> **GIVEN EXERCISE**: Put everything from the line containing "the end time." down to the end of the data into a Markdown table with the columns Row and Data line, numbering each row and skipping blank lines.

=== DATA FOR THIS TASK ===

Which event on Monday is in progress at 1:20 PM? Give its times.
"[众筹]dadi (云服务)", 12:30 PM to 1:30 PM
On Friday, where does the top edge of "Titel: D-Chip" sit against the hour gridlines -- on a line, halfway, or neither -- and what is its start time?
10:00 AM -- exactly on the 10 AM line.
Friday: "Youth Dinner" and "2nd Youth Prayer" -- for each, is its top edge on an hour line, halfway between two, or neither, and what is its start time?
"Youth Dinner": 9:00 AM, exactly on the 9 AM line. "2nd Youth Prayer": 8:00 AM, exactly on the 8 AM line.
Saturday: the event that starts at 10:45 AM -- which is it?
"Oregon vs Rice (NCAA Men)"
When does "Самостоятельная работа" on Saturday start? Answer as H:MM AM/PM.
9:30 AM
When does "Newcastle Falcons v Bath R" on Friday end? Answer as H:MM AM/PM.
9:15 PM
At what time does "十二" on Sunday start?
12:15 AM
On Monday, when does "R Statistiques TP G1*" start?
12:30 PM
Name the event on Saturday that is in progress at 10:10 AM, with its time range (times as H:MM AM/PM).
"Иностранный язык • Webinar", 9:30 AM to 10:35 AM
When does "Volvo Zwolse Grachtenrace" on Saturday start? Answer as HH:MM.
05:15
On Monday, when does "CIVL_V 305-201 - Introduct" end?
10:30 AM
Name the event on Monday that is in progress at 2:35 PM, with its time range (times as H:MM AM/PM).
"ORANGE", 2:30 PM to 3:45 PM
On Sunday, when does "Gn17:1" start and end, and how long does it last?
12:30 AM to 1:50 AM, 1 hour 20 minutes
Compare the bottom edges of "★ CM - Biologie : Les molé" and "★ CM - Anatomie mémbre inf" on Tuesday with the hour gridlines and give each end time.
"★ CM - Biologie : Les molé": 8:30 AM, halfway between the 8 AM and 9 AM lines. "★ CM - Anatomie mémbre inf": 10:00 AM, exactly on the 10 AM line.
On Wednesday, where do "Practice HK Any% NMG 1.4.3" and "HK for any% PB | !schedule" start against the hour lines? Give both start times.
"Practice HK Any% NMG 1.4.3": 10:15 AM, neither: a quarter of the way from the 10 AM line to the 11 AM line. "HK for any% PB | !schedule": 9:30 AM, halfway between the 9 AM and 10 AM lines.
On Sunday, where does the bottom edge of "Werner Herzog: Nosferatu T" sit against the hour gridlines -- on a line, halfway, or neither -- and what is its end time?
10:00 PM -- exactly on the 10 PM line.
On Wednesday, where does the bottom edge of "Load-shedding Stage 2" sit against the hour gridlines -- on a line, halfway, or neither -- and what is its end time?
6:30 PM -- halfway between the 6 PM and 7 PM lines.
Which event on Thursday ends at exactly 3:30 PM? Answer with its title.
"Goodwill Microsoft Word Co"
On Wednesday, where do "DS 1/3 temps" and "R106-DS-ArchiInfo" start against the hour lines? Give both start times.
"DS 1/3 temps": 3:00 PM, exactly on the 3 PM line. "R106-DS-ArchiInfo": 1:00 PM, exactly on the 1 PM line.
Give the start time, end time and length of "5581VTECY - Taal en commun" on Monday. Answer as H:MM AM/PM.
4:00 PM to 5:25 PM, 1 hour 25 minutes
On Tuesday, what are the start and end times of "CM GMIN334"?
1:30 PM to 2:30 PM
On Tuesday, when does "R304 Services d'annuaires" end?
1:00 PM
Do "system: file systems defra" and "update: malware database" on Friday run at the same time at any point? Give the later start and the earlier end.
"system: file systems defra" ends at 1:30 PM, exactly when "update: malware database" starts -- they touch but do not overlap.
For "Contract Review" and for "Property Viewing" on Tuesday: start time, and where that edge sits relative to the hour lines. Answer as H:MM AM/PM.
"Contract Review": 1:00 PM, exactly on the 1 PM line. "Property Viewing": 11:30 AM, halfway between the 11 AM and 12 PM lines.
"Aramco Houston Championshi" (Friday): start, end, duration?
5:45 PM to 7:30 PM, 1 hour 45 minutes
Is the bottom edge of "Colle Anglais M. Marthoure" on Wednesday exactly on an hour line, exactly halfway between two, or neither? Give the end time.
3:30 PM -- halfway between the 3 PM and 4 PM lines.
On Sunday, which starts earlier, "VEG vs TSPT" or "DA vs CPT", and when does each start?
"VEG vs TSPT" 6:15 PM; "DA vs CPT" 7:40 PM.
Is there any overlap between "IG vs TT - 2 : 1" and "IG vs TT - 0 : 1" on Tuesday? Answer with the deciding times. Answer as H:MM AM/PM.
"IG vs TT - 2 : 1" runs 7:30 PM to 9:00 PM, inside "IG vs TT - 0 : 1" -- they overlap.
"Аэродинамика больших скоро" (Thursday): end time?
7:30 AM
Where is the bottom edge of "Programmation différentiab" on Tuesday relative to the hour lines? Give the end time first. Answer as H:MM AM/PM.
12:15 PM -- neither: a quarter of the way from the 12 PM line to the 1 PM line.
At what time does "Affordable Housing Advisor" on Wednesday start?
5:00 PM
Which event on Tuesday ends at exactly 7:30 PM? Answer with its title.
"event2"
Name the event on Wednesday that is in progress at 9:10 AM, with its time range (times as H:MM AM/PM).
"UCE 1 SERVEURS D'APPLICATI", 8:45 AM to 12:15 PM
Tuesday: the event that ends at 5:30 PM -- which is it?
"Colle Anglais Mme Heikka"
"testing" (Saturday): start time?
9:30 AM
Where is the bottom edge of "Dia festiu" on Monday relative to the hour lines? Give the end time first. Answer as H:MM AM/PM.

===

> **ANSWER TO THIS PROBLEM**:
| Row | Data line |
|---|---|
| 1 | Is the bottom edge of "Colle Anglais M. Marthoure" on Wednesday exactly on an hour line, exactly halfway between two, or neither? Give the end time. |
| 2 | 3:30 PM -- halfway between the 3 PM and 4 PM lines. |
| 3 | On Sunday, which starts earlier, "VEG vs TSPT" or "DA vs CPT", and when does each start? |
| 4 | "VEG vs TSPT" 6:15 PM; "DA vs CPT" 7:40 PM. |
| 5 | Is there any overlap between "IG vs TT - 2 : 1" and "IG vs TT - 0 : 1" on Tuesday? Answer with the deciding times. Answer as H:MM AM/PM. |
| 6 | "IG vs TT - 2 : 1" runs 7:30 PM to 9:00 PM, inside "IG vs TT - 0 : 1" -- they overlap. |
| 7 | "Аэродинамика больших скоро" (Thursday): end time? |
| 8 | 7:30 AM |
| 9 | Where is the bottom edge of "Programmation différentiab" on Tuesday relative to the hour lines? Give the end time first. Answer as H:MM AM/PM. |
| 10 | 12:15 PM -- neither: a quarter of the way from the 12 PM line to the 1 PM line. |
| 11 | At what time does "Affordable Housing Advisor" on Wednesday start? |
| 12 | 5:00 PM |
| 13 | Which event on Tuesday ends at exactly 7:30 PM? Answer with its title. |
| 14 | "event2" |
| 15 | Name the event on Wednesday that is in progress at 9:10 AM, with its time range (times as H:MM AM/PM). |
| 16 | "UCE 1 SERVEURS D'APPLICATI", 8:45 AM to 12:15 PM |
| 17 | Tuesday: the event that ends at 5:30 PM -- which is it? |
| 18 | "Colle Anglais Mme Heikka" |
| 19 | "testing" (Saturday): start time? |
| 20 | 9:30 AM |
| 21 | Where is the bottom edge of "Dia festiu" on Monday relative to the hour lines? Give the end time first. Answer as H:MM AM/PM. |